This is really useful in that it examines critically what I think of as the ‘orthodox view’: alignment is good because it ‘allows humans to preserve control over the future’. This view feels fundamental but underexamined, in much of the EA/alignment world (with notable exceptions: Rich Sutton, Robin Hanson, Joscha Bach who seem species-agnostic; Paul Christiano has also fleshed out his position e.g. this part of a Dwarkesh Patel podcast).
A couple of points I wasn’t sure I understood/agreed with FWIW:
a) A relatively minor one is
To the extent you think that future AIs would not be capable of creating massive wealth for humans, or extending their lifespans, this largely implies that you think future AIs will not be very powerful, smart, or productive. Thus, by the same argument, we should also not think future AIs will be capable of making humanity go extinct.
I’m not sure about about this symmetry—I can imagine an LLM (~GPT-5 class) integrated into a nuclear/military decision-making system that could cause catastrophic death/suffering (millions/billions of immediate/secondary deaths, massive technological setback, albeit not literal extinction). I’m assuming the point doesn’t hinge on literal extinction.

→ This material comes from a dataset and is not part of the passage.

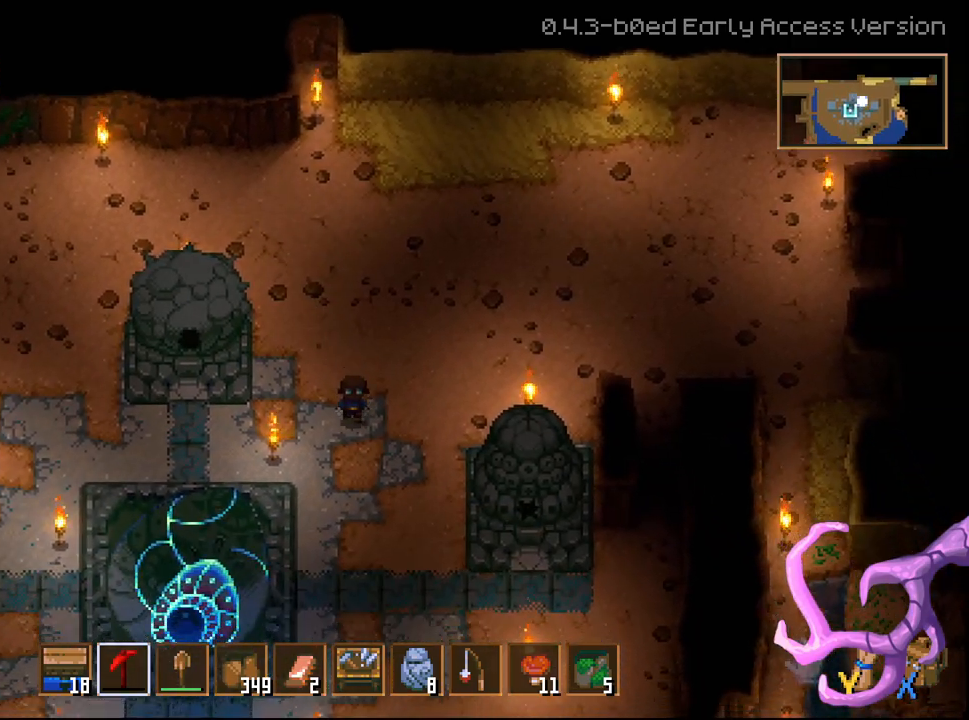
{"buttons": [], "left_stick": "down", "right_stick": "center", "events": []}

b) Regarding calebp’s comment on option value: I agree most option value discussion (doesn’t seem to be much outside Bostrom and the s-risk discourse) assumes continuation of the human species, but I wonder if there is room for a more cosmopolitan framing: ‘Humans are our only example of an advanced technological civilisation, that might be on the verge of a step change in their evolution. The impact of this evolutionary step-change on the future can arguably be (on balance) good (definition of “good” tbd). The “option value” we are trying to preserve is less the existence of humans per-se, but rather the possibility of such an evolution happening at all. Put another way, we don’t an to prematurely introduce an unaligned or misaligned AI (perhaps a weak one) that causes extinction, a bad lock-in, or prevents emergence of more capable AIs that could have achieved this evolutionary transition.’

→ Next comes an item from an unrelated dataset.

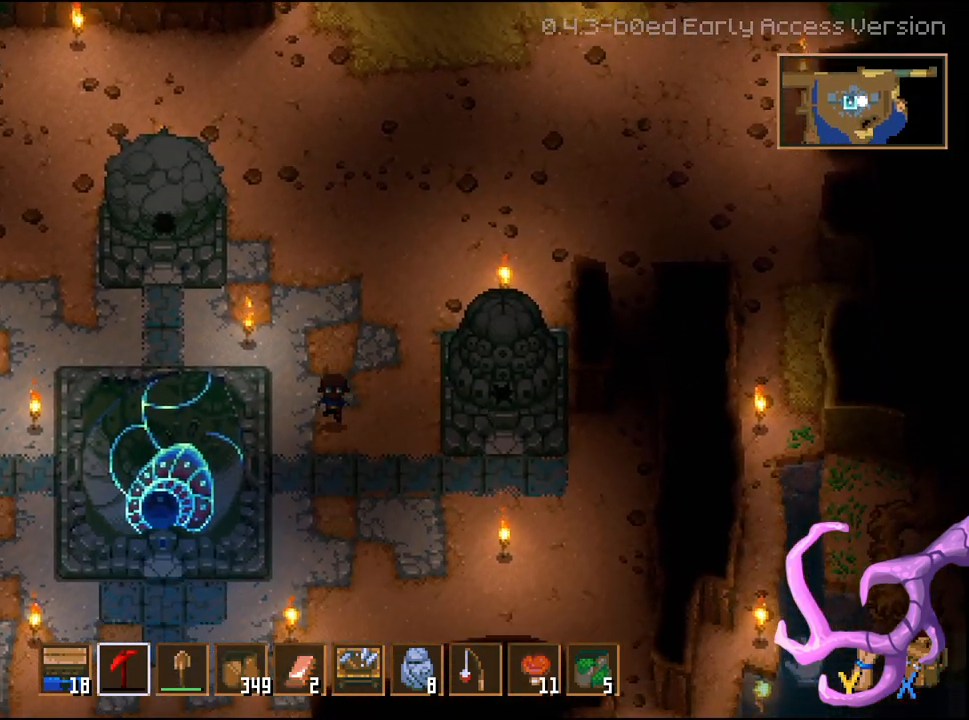
{"buttons": [], "left_stick": "down", "right_stick": "center", "events": []}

In other words, the option value is not over the number of human lives (or economic value) but rather over the possible trajectories of the future...this does not seem particularly species-specific. It just says that we should be careful not to throw these futures away.
c) point (b) hinges on why human evolution is ‘good’ in any broad or inclusive sense (outside of letting current and near-current generations live wealthier, longer lives, if indeed those are good things).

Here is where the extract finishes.